En 1198, le pape Innocent III lance un appel pour une quatrième croisade. Venise, alors principale puissance maritime de Méditerranée, affrète les navires de 30 000 croisés. L’été 1202, l’armée se réunit sur le Lido. Les croisés sont moins que prévu, mais le doge de Venise, Enrico Dandolo, n’en a cure et refuse leur départ avant le versement de la totalité du montant des navires. Il accepte devant leur impossibilité à payer de reprendre le port de Zara (Zadar en Croatie) passée sous protection pontificale.
Les croisés mènent alors leur première attaque envers une ville catholique. Le Doge va jusqu’à détourner la croisade vers Constantinople, ville chrétienne d’Orient et rivale de Venise. Le sac de la ville et le pillage de ses monuments par les croisés sont à l’origine des célèbres chevaux de bronze dressés sur le balcon de la basilique Saint-Marc.
Le déclin progressif de la Sérénissime
En 1261, avec la complicité des Génois, l’ancienne dynastie de Constantinople reprend la ville et affronte la flotte des Vénitiens en Dalmatie. Marco Polo est alors capturé et les deux tiers de la flotte sont détruits.
Cependant, le déclin de la république de Venise, que l’on observe dès le XVIe siècle, dépend d’évolutions historiques qui bouleversent son équilibre. Fernand Braudel, historien spécialiste de la Méditerranée, en éclaire les raisons :
« Ce qui a eu raison de Venise, ce sont les routes du monde qui se déplacent lentement de la Méditerranée à l’Atlantique ; ce sont les États nationaux qui grandissent. Dès le XVIe siècle, Venise se heurte à ces corps épais : l’Espagne, la France, l’une et l’autre avec des prétentions impériales ; plus encore surgit l’Empire turc, colosse d’un autre âge, mais colosse, contre lequel elle s’épuisera. »
Le 12 mai 1797, la république est occupée par les troupes de Napoléon Bonaparte au terme de la campagne d’Italie. Le traité de Campo-Formio, signé au mois d’octobre entre la France et l’empire d’Autriche, fait de la Cité-Etat une province vénitienne. Malgré des épisodes de résistance politique, comme celui de la république de Saint-Marc 1848-1849 contre les autorités autrichiennes, Venise, Cité-Etat, n’est plus.
L’histoire de Venise se confond avec celle du commerce et des échanges entre l’Orient et l’Occident, de l’identité de la Méditerranée et également des conséquences des grandes explorations des XVe et XVI siècles.
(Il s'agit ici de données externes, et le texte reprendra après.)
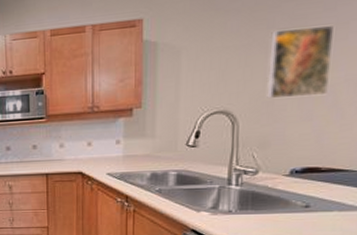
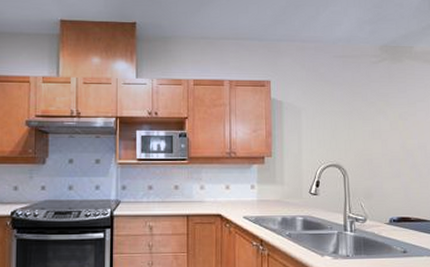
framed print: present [267,25,334,99] -> none [365,103,409,158]

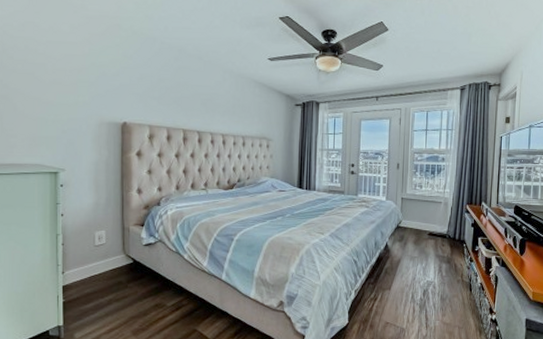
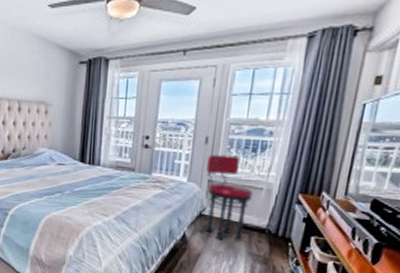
stool: none [399,177,435,247] -> present [205,154,254,241]

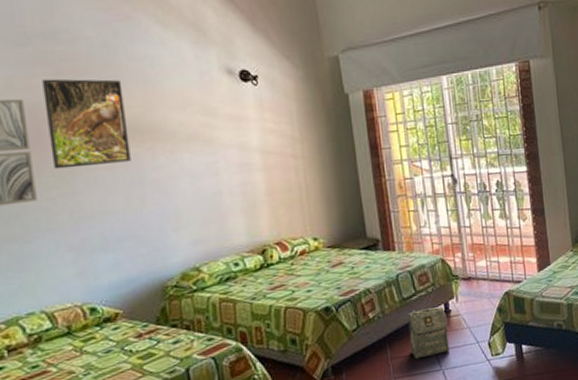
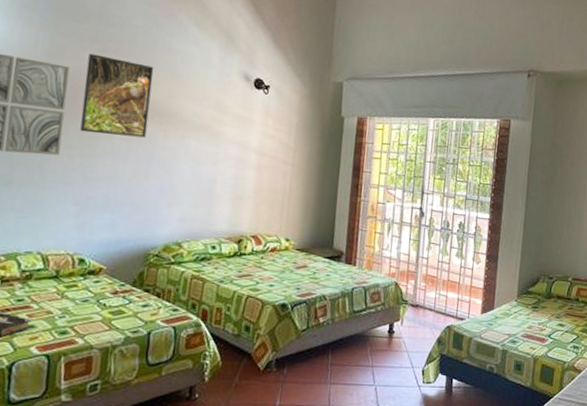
bag: present [408,306,449,360] -> none [350,324,389,371]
Si le Nouveau Monde a eu raison du déclin de l’empire vénitien, la cité des Doges aura, incontestablement, façonné notre système d’échanges commerciaux.
Sources :
- Histoire pour tous – Histoire de la quatrième croisade
- L’Histoire.fr – L’Empire vénitien
- Fernand Braudel, « Venise », Fernand Braudel (dir.), La Méditerranée. L’espace et l’histoire. Les hommes et l’héritage, Paris, Flammarion.